- [What to do]: Pick up the book review on the interwar European popular press after its last sentence and continue it.

- [Page text]:
+-------+
Contributions have been collated from a special issue of Journalism Studies: Theory and Practice, giving us nine chapters on various aspects of the popular press in Europe during the interwar period. The contributors range from well-established press historians such as Mark Hampton and Adrian Bingham to less familiar names like Sarah Newman and Bianca Gaudenzi. Chapters cover the press in a number of European countries such as France, Germany and Italy. This is refreshing because, as the editors point out in their introductory chapter, the usual point of comparison for studies of the British press has been the United States. However, as the book makes clear, Europe offers a series of useful and instructive examples of the networks that developed between newsmakers and the news itself and enables the nature and the meaning of Europe to be debated.

Bianca Gaudenzi’s chapter on press advertising, the female consumer and fascist ideology in Germany and Italy provides a fascinating glimpse into the emergence of ideas about the ‘true essence’ of German and Italian womanhood in the press of both countries (p.30). The horrors represented by American-style advertising with its emphasis on women smoking, driving, and generally leading independent lives was anathema to Fascist thinkers who attempted to counter these images with wholesome portraits of native women used in campaigns to encourage the consumption of fruits and vegetables.

Her central argument is that women in both countries functioned as key agents of fascist ideology and that advertising completed the circle of government propaganda by reaching into the private domestic sphere of the home. Women were depicted as housewives and mothers, often in idealised environments such as the countryside. Persil’s ‘white lady’ represented the epitome of this ideal for Germans in particular – with her blonde hair, rosy cheeks and white dress. Gaudenzi also outlines the importance of the emergence of the advertising executive, a trajectory followed mainly by former journalists who developed this new area of expertise successfully. Many who were regarded by the Nazis as politically unpalatable were later purged by them which, inevitably, led to an increase in the homogenous nature of the advertising industry.
+-------+
(Stored data)

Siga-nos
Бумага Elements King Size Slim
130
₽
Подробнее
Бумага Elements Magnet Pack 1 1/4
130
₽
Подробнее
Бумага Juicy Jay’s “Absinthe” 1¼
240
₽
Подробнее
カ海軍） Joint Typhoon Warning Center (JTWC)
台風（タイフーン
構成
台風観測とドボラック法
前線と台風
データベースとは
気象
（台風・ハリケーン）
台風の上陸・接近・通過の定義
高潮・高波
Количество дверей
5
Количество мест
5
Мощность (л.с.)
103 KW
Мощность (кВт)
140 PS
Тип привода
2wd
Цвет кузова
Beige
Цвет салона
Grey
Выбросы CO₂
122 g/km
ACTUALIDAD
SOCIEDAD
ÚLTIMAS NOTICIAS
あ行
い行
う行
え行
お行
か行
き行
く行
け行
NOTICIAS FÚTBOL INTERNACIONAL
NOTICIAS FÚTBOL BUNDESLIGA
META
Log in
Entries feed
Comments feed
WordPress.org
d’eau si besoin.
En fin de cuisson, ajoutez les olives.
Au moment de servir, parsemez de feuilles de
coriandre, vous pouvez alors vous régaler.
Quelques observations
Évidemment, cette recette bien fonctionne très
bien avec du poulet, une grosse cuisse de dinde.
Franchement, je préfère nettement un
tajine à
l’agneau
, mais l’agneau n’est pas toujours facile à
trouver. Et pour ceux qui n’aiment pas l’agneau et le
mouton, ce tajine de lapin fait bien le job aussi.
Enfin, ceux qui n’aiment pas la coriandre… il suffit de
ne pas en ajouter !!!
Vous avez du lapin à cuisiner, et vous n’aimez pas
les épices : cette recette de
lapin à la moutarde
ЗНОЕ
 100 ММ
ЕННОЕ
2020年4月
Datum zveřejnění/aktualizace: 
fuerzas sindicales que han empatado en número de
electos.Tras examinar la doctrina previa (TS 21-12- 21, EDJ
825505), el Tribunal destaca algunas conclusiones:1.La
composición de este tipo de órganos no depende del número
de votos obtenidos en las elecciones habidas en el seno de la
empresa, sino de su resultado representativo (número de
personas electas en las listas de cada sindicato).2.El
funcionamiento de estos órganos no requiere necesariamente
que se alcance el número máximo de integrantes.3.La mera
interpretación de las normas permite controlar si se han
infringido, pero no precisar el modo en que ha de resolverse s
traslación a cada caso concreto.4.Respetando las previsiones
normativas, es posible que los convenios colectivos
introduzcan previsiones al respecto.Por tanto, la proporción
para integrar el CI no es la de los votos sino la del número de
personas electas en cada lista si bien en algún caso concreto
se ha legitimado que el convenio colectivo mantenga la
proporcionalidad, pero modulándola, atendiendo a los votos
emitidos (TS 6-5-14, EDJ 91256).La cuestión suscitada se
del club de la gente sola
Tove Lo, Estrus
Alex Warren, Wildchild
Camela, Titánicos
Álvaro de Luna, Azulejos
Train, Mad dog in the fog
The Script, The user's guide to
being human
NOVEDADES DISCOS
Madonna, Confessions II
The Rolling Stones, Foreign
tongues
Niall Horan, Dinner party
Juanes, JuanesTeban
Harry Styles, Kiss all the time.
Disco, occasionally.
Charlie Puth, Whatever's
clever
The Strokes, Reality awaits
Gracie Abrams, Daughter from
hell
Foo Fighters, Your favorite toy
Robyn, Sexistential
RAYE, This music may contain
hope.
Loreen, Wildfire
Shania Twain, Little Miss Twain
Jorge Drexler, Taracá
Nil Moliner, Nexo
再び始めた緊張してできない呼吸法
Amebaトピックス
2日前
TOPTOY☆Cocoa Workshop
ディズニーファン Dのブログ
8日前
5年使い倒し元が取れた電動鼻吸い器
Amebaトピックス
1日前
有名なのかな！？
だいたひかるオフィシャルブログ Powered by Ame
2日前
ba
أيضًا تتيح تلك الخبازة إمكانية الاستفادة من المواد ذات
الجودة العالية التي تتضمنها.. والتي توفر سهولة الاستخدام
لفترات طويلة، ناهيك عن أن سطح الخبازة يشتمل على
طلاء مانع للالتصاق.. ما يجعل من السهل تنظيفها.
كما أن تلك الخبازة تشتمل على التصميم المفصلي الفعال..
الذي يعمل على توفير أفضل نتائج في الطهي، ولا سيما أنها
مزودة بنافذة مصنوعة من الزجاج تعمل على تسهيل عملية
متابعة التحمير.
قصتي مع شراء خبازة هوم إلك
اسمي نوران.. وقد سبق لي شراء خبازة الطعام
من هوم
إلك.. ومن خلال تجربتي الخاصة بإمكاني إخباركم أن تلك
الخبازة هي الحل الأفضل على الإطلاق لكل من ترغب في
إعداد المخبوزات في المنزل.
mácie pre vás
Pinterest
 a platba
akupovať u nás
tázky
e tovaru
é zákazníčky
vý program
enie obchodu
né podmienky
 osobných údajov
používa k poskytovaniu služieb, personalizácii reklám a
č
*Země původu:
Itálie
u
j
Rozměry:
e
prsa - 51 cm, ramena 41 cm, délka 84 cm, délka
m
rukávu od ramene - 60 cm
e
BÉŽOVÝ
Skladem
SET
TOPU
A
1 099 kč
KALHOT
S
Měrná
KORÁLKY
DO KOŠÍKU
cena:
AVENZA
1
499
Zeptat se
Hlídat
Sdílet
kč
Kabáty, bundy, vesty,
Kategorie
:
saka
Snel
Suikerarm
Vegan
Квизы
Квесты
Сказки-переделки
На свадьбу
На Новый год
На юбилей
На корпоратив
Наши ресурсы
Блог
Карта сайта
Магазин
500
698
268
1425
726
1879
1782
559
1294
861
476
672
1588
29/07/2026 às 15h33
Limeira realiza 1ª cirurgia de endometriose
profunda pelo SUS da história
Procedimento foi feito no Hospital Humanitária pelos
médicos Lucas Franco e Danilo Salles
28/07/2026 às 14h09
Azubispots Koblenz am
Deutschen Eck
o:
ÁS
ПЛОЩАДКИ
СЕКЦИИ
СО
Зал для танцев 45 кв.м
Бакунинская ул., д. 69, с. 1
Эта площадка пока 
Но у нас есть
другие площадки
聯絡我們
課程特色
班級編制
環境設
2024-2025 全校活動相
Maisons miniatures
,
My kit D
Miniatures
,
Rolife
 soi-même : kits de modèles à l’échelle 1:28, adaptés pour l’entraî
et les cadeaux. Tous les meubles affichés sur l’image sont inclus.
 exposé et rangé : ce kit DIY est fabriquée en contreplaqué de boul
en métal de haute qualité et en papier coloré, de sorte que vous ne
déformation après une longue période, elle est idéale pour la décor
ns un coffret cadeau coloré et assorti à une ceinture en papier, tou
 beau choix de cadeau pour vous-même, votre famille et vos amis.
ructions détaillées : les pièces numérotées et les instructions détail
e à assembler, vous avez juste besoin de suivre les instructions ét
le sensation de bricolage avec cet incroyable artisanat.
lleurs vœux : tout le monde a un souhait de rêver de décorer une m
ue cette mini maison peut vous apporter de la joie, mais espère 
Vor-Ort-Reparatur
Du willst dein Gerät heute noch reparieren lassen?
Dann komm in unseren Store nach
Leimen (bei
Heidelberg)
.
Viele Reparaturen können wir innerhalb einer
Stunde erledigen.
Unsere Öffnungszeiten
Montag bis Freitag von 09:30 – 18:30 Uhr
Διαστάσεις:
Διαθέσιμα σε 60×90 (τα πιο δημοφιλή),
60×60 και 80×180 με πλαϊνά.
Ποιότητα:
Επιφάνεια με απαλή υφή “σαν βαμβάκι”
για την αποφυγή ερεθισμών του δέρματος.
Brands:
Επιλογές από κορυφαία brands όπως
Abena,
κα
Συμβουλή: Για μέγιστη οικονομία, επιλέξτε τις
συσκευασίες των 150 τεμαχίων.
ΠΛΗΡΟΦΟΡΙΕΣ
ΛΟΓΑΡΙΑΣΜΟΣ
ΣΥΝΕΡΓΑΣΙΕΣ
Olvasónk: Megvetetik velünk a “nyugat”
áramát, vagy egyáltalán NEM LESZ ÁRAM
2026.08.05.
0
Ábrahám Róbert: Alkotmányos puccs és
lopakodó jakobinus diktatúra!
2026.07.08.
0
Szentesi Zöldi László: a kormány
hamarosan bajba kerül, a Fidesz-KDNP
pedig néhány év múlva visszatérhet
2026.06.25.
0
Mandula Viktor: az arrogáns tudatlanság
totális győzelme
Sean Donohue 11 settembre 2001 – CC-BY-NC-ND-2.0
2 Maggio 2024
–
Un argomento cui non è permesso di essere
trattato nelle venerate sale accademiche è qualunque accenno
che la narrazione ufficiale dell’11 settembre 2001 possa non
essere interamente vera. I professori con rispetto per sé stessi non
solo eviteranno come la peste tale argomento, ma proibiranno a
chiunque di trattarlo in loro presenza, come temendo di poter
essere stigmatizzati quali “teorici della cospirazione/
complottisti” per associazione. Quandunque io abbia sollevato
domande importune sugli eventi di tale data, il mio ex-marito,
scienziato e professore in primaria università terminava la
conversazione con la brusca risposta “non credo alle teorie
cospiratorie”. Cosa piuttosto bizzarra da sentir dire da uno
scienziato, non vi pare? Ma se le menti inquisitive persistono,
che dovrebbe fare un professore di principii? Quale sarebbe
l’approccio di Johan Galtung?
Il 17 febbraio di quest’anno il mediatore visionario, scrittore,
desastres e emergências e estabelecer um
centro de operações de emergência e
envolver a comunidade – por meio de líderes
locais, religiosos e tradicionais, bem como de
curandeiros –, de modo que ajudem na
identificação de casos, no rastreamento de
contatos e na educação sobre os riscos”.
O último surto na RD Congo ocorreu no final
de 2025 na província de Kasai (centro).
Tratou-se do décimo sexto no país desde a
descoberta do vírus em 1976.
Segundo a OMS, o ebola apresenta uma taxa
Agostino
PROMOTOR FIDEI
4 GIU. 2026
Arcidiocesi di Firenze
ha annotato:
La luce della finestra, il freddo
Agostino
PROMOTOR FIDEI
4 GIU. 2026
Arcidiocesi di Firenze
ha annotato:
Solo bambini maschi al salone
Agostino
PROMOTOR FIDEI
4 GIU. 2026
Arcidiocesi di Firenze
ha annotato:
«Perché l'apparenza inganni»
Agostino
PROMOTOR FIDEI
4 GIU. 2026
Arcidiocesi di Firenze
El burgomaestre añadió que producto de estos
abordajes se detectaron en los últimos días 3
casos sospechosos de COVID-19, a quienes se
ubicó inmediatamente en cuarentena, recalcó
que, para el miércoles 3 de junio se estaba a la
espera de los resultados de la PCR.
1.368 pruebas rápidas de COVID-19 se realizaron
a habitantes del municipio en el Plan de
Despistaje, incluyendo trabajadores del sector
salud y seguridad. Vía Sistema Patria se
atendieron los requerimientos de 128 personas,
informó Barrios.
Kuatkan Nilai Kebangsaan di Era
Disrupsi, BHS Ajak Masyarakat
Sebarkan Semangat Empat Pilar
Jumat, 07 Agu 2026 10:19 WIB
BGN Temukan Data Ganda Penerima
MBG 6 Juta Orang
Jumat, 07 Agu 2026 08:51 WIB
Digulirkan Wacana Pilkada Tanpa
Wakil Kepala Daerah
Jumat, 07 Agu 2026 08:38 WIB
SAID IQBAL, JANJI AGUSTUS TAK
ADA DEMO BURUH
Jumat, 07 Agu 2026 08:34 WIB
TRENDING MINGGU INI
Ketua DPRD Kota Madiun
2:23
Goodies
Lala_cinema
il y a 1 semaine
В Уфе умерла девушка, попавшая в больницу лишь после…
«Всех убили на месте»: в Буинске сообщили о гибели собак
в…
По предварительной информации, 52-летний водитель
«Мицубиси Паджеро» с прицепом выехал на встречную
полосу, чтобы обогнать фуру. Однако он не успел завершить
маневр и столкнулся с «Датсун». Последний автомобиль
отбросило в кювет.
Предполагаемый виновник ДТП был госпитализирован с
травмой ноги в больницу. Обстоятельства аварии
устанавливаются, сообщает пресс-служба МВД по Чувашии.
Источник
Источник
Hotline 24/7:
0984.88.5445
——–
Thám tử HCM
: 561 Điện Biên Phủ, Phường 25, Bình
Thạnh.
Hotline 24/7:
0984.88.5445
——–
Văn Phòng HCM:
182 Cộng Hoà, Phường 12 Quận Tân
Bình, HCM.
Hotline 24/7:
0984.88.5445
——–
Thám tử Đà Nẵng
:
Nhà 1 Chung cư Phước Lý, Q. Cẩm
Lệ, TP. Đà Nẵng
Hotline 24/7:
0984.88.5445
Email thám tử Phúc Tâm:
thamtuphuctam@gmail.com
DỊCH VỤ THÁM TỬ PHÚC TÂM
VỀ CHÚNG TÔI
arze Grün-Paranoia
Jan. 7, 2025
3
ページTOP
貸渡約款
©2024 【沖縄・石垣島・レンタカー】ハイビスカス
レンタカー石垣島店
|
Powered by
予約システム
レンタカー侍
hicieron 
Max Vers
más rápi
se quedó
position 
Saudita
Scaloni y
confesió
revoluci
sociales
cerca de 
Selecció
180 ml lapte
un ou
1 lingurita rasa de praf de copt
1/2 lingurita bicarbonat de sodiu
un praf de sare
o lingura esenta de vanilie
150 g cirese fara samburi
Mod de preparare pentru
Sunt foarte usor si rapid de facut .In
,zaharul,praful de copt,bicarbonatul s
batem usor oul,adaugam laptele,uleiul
+-------+
- [Exercise answer]:
The 1st June 1939 edition of Frauen Warte

The most interesting chapter for me is co-editor Sarah Newman’s study of the role of the upper-class gossip columnist (the so-called ‘gentleman journalist’) in interwar Britain. Using the personal papers and diaries of three such writers, Patrick Balfour (the Earl of Kinross), Valentine Castlerosse (the Earl of Kenmare) and Sir Robert Bruce Lockhart, Newman skilfully plots their ability to exploit their social connections and expertise to produce appealing human interest stories. This combined with the approachable personalities each adopted to form the hybrid ‘gentleman-journalist’ who moved easily in elite social circles but also learned the skills of the professional journalist. The manner in which Balfour disparaged his writing in private correspondence with his mother hints that these personae could have been a construct but, even if true, they represented an ideal marriage of aristocrat and journalist which both editors and readers found attractive. Newman suggests that the gentleman-journalist was, however, disdained by other time-served journalists who regarded them as charlatans.

Veronique Pouillard’s chapter examines the development of the transatlantic fashion press between the wars and the emergence of a nexus of fashion writers and fashion designers. She emphasises the continuing importance of drawing alongside photography (often regarded with suspicion by the major couture houses due to the espionage potential) in the popular fashion press. Even those fashion publications aimed at a working class readership and offering paper patterns for simple clothes contained at least one regular page devoted to haute couture in an attempt to continue the generalisation of fashion trends among the widest possible audience.

She also writes of the overlap between certain fashion designers and writers such as the US-born Mainbocher (Main Rousseau Bocher) who rose to become editor-in-chief of French Vogue before leaving to open his own couture house in Paris in 1929. He went on to design the wedding dress of Wallis Simpson, the Duchess of Windsor, a popular design that was widely reproduced. This illustrates the common phenomenon of writer-turned-designer in the fashion world and underlines the importance of the interwar period for the increasing specialisations within the profession of journalism.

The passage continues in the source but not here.